Still, the coaching seed had been planted during that talk with Rivers and it never stopped growing.

After several years as an assistant, last month the 38-year-old Lue landed squarely in the spotlight when he was named head coach of the first-place Cleveland Cavaliers, taking over after David Blatt was dumped by the team’s front office.

Lue has heard all the reports that he had the trust and confidence of the Cavaliers’ players, especially LeBron James, and that Blatt didn’t.


“It was tough because me and Coach Blatt had a great relationship,” said Lue, who will coach the East team in Sunday’s All-Star game. “I have so much respect for him… and to have Coach Blatt fired in midseason and now I’ve got to coach the All-Star game. ... Everything happened so fast. I haven’t had a chance to just sit back and take it all in. It was just too much.”

Lue’s ascension from a journeyman guard — he played on seven teams in 11 seasons, including the Lakers — to head coach of a title contender, shows how fast careers can change.

But the credit for Lue’s shift into coaching goes to Rivers.

It wasn’t as if Lue and Rivers had a long relationship in Orlando. The two were together a short time with the Magic, because Rivers was fired after a 1-10 start to the 2003-04 season.

“I only had him for those 11 games and it’s not something I tell guys, but I just saw something in him,” Rivers said of Lue. “He had this ability to communicate.”

When Lue retired as a player, he called Rivers, who was then coach of the Boston Celtics.

_Set problem 1_.
Answer these questions from the article on Lue:
(a) How old was Lue when the Cavaliers named him head coach?
(b) How many seasons did Lue play as a guard, and for how many teams?
(c) What was Orlando's record when Rivers was fired in the 2003-04 season?
_Set problem 2_.
Please rewrite everything from "After several years" down to "that Blatt didn’t." in the article on Lue, putting "management" in place of "front office".
_Set problem 3_.
Translate this sentence from the article on Lue into Spanish: "But the credit for Lue’s shift into coaching goes to Rivers."

_Stored data_.
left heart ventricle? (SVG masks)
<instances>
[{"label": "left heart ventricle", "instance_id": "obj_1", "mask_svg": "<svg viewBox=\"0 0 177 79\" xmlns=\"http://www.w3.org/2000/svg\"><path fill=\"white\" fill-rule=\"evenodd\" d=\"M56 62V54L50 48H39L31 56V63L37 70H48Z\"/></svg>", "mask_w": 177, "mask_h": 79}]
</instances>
---
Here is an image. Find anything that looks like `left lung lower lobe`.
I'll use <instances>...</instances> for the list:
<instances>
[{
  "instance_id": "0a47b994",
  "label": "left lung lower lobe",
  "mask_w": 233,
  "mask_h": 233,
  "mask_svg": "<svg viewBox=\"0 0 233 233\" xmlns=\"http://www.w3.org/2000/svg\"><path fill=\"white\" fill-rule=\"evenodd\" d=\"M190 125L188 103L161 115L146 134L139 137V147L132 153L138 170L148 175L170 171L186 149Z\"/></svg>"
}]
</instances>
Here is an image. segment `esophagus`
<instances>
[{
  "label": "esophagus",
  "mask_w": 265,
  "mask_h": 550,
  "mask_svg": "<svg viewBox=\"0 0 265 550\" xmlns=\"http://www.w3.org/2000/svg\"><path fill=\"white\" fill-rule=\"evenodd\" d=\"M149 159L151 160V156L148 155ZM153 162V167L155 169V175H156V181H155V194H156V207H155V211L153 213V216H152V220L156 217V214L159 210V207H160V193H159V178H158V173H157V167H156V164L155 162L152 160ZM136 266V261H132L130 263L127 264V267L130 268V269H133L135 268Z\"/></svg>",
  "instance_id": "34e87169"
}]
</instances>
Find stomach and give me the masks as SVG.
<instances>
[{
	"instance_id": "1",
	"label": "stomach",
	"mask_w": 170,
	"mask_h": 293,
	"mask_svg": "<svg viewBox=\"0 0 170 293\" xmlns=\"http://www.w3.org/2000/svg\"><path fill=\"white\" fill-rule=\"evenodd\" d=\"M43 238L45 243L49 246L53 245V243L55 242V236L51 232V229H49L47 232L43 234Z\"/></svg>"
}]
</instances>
* * *
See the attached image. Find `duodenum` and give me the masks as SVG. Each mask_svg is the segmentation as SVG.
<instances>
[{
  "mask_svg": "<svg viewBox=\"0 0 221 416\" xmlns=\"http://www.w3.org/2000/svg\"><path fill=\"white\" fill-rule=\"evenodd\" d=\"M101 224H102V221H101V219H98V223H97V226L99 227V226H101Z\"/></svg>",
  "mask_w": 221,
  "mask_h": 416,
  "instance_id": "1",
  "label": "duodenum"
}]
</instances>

_Correct output 1_.
(a) 38
(b) 11 seasons, with seven teams
(c) 1-10

_Correct output 2_.
After several years as an assistant, last month the 38-year-old Lue landed squarely in the spotlight when he was named head coach of the first-place Cleveland Cavaliers, taking over after David Blatt was dumped by the team’s management.

Lue has heard all the reports that he had the trust and confidence of the Cavaliers’ players, especially LeBron James, and that Blatt didn’t.

_Correct output 3_.
Pero el mérito de que Lue pasara a ser entrenador es de Rivers.